"A Call To Action!"
"Spread joy! Share your love!"
Yesterday I drove out of town for the funeral of a relative. I wasn’t sure what kind of ceremony would be held, because this guy wasn’t a church-goer. He also was having a natural burial – no embalming, no metal coffin, no stone. Just a wooden coffin that would be set in a hilly reserve for this kind of process, with a tree planted on top of it. It was a beautiful piece of craftsmanship, sitting up at the front of the crowd at the funeral home.
He was married to my first cousin. He had also been married to a couple of other women (not contemporaneously), something my cousin didn’t learn about until after they were married a few years. He marched to his own drummer. He frustrated the hell out of my aunt and a few cousins, but was always patient and kind. Those were the traits my cousin held onto. She accepted him, warts and all, and also accepted the three children from his previous marriages. (He and my cousin had a son together, whom I’ll mention in a moment.) She’d decided long ago that life was better with him than without him, whatever his shortcomings, and stood up for him. We are a midwestern Irish-American clan, with ornery opinions and salty tongues, so her devotion was doubly strong. It had to be.
An officiant for the ceremony (she wore a clerical stole, but for all I know it could’ve just been a scarf used for “camouflage” in certain situations) didn’t know him, but she had talked with everyone who knew him to prepare her remarks. I learned new things about this man. That he’d been raised by his grandparents, and was shuffled around between aunts and uncles and cousins when growing up. That he roved around after high school. That music was one thing he relied on through life to bring him joy. (Van Morrison’s “Into the Mystic” opened the ceremony, which will always bring a tear to your eye.) His main career was radio deejay, a market that obviously shrank as time went on. He also wrote songs and played guitar, performing around town occasionally in recent years. His wife didn’t know until this week he actually had two Youtube channels.
Oversharing was not one of his shortcomings. Very midwestern of him.
His early life was chaotic, but over time, with some love and stability, he pulled himself together. Watching three separate families cry for his memory and holding each other up in this difficult time brought home the message that we can choose to affirm kindness.
Overcoming life’s confusion emerged as a theme among the relatives I chatted with afterward. Other people I knew, mostly younger relatives, had recently found a path in life after many years of, if not chaos, then disappointment and frustration and wasted potential. (Life goes on and on, doesn’t it? The only constant is change.)

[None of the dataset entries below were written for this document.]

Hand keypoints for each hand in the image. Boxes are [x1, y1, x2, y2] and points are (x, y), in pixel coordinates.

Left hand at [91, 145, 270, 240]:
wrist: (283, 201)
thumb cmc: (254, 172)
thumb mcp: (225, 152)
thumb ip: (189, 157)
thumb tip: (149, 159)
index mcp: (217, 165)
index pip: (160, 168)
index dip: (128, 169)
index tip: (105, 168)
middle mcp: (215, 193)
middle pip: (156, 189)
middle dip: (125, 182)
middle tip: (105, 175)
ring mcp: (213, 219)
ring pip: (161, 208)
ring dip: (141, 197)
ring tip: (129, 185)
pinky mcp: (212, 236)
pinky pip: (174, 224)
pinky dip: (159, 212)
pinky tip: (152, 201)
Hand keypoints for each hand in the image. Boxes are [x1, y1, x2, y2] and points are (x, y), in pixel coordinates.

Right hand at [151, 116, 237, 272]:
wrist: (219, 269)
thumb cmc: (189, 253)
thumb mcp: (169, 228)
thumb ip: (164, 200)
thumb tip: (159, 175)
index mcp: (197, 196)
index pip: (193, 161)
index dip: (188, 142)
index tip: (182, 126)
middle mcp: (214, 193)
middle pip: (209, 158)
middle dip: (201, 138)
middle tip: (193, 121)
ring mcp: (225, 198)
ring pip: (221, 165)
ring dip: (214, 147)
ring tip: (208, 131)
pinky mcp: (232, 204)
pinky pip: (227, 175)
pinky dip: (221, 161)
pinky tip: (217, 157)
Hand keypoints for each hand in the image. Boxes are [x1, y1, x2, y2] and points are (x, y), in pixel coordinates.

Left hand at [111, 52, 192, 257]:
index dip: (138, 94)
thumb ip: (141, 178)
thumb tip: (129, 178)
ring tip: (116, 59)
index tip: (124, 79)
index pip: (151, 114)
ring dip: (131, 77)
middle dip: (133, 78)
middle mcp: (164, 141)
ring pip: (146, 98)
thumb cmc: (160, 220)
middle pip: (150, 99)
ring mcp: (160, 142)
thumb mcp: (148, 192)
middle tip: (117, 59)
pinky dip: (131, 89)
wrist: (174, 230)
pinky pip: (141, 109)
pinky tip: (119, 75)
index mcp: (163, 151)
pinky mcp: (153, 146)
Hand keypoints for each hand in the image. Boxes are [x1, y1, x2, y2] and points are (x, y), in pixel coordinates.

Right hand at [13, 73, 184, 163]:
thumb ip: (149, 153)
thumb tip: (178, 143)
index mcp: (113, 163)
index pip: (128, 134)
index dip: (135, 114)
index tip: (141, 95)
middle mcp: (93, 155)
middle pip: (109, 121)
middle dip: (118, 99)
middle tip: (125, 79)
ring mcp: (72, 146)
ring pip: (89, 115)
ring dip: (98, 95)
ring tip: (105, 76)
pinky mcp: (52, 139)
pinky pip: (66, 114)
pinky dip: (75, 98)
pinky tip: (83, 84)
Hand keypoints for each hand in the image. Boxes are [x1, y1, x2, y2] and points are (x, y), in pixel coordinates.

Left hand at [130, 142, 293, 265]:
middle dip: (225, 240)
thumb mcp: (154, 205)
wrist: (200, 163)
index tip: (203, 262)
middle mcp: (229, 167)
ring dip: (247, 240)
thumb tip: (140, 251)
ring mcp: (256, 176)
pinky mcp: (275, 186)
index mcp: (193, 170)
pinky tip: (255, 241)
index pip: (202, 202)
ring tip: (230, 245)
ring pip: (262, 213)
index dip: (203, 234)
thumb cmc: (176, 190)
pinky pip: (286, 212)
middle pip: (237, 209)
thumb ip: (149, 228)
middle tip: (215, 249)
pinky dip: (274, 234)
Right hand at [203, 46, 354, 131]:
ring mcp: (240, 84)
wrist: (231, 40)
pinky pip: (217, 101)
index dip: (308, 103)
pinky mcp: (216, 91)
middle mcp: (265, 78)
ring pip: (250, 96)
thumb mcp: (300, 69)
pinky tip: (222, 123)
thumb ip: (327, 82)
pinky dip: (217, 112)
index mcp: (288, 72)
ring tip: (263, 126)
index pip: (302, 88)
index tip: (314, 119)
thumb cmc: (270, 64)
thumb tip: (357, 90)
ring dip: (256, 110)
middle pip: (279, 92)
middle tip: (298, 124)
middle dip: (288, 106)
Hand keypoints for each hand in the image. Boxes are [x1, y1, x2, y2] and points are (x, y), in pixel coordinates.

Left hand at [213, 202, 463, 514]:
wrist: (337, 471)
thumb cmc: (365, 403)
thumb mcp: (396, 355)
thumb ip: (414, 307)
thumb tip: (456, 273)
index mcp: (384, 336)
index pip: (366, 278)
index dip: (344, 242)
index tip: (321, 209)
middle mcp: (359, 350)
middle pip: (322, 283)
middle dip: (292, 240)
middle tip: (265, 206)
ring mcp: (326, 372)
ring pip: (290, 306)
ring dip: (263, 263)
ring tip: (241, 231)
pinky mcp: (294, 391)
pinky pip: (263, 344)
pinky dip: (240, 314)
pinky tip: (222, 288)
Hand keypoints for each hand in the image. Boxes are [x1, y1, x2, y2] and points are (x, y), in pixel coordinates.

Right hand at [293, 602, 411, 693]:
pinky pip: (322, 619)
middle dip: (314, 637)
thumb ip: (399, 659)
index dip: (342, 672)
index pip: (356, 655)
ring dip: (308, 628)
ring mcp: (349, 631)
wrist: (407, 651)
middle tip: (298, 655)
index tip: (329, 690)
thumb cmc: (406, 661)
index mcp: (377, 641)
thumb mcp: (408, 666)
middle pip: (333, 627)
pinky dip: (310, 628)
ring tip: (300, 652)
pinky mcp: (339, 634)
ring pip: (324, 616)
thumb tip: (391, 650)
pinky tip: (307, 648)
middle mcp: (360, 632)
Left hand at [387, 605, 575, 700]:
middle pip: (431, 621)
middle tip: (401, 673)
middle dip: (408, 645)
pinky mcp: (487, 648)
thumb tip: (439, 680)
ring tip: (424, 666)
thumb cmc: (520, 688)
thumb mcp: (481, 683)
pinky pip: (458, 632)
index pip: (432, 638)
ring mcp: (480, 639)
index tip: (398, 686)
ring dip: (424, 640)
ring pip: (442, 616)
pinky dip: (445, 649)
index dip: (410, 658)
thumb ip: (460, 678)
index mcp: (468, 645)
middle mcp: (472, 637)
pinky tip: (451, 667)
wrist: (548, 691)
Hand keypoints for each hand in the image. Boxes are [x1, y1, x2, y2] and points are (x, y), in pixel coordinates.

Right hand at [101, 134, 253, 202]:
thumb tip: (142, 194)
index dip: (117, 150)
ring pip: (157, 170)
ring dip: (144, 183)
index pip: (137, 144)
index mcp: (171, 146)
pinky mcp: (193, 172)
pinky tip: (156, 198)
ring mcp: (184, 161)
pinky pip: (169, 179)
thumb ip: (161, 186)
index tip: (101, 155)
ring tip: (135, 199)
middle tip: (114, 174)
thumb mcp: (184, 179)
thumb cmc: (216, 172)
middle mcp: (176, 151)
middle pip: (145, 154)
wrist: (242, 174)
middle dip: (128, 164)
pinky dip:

They were helped by many things. Growing self-awareness. Patience. Self-responsibility. Family love. And yes, medication. Whatever it takes.
I hope I’ll always remember the scene from yesterday, when the officiant finished her remarks and asked for anyone with memories to add. His son got up to speak. This guy’s a great young man, a skilled artist, trying to start a career in industrial design. He went up to the podium even though he hadn’t prepared anything to say. After a couple of starts that were interrupted by tears, he smiled and admitted, “I didn’t know how hard this would be.”
(I was amazed. My father died when I was 20, and there’s no way I could’ve spoken in front of people then.)
The son talked about his father’s kindness and soft-spoken manner. He talked about learning old songs together. He talked about how he always was there for him through his life, offering firm support.
Then he near-shouted:
“This is a CALL TO ACTION! A CALL TO ACTION! Spread joy! Share your love! If you make art or make music, do it and spread joy that way! Create! Share! Make! Love each other! And spread joy!”
And he finished and sat down.
Then a recording by his father was played, some fine guitar work and agile tenor singing that brought his sweet voice back for everyone. Anyone who’d been drained of tears by then felt the waterworks return. When the song was over, I didn’t want the silence to end. It was one of the most moving memorials I’ve ever been to.
At lunch afterward, I complimented this kid, this young man, and said it took a lot of courage to go up and speak, and that his words rang true with me.
He chuckled, looked in the distance, and said, “I don’t remember WHAT I said.”
That’s a good message for the summer, don’t you think? A good call to action?
We face so many challenges now, see so many battles that need to be fought, so many causes to support. And we will do it. It’s been so tiring, but we will do it. But God, it’s exhausting. And we’ll do it.
But from now on, when I hear the phrase “a call to action,” I will think of my cousin’s son and remember the things we are fighting for.
From moment to moment, I can’t save the world, or save the country. Sometimes I can barely think straight.
But I can spread joy and hope it gives others some solace.






We write so much about birth and so little about death. This is a very memorable piece. A memorable man. A memorable family. A beautiful morning read. A nod to the Irish Americans ... we do funerals and memorials well.
We’re burying Dee’s mom next Friday and hope it’s even close to what you described.